Your IQ Test Thinks You’re Smart Because It’s Dumb
August 13, 2014 Leave a Comment
The latest viral pandemic spreading across social media is a test proclaiming how smart you are. Perhaps I have particularly brainy friends, or anyone with a supposed IQ beneath genius level is too ashamed to share their score, but I’ve come to the scientific conclusion that the test is utter bunk.
It’s not entirely the fault of the test’s creator, Memorado. They’re just trying to make a buck doing what looks like the exact same thing Lumosity does: show people quick puzzles that make them think briefly and tell them they’re smartening up. Sure.
But the whole idea behind IQ tests – or at least the common perception of them – is flawed. They measure a certain type of intelligence, at the day and time the test is taken, when proctored by a professional. They tend to correlate with academic achievement. They do not measure aptitude for a wide variety of tasks, professions, or skills. In short, there’s a lot they don’t tell you.
A portion of any standardized test assumes the taker can just about read the test creator’s mind. Typically this is in the language portion, where words are reduced to bland signifiers with one and only one relationship to each other. Memorado’s test is no different.
The test’s very first question is among its worst. Just three of the possible groupings are labeled. One grouping depends on the meaning and context of the words, while the others analyze the makeup of the words themselves. Which is the intended grouping? Probably the first, excluding “Smiling” from three of the traditional five senses, but the other groupings are perfectly valid.
Again, the different groupings I’ve highlighted are depend on whether you’re concerned with the meaning of the words or the construction of the words. You could also say that paintings, poems, and flowers are beautiful things you appreciate by looking at them while you listen to a song, or that the word Painting is the only one without an O in it (or the only one with the letters I or A).

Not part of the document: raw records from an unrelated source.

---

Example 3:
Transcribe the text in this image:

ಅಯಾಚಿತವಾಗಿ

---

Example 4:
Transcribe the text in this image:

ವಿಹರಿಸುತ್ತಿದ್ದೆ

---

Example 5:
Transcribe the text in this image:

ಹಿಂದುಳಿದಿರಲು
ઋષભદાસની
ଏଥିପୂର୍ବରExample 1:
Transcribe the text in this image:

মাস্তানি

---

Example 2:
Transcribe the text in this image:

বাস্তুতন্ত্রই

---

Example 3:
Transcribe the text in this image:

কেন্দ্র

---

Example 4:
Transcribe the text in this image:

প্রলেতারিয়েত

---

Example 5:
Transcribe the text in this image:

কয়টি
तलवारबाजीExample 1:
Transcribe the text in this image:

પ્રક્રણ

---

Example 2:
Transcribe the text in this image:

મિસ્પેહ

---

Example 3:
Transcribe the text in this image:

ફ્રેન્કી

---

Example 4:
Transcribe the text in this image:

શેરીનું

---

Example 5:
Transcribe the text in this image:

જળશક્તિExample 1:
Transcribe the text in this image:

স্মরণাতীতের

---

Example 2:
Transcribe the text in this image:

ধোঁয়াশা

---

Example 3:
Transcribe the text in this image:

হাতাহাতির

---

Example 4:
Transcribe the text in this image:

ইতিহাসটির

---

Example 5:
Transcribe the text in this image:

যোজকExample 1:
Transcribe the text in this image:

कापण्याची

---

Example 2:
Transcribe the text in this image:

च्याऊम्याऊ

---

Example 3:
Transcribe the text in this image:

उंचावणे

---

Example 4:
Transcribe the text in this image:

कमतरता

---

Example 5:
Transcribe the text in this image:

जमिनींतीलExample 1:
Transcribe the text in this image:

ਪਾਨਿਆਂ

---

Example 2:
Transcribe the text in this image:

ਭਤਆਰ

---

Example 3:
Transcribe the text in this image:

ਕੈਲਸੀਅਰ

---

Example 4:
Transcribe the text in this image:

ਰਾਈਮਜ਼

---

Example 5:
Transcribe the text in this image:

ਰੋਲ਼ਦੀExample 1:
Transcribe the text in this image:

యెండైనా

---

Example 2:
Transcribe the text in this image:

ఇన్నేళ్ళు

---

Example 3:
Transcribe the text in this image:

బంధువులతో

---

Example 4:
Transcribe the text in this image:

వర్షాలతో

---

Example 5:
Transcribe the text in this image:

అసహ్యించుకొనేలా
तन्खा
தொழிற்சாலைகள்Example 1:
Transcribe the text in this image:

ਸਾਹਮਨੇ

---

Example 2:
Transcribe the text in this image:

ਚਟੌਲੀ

I’ll not try to argue that you can pick up a piece of cake with a napkin and bring it to your mouth (although you totally can), but using a napkin instead of a plate? That absolutely happens. All the time. Birthday parties, especially in offices, never have enough plates, if any.
And of course you don’t slurp up your cake directly from the plate. You grab a piece of the cake with a fork and put that in your mouth. The coffee cup, on the other hand, is both the storage medium and the conveyance. This analogy is so bad it almost soils cake for me.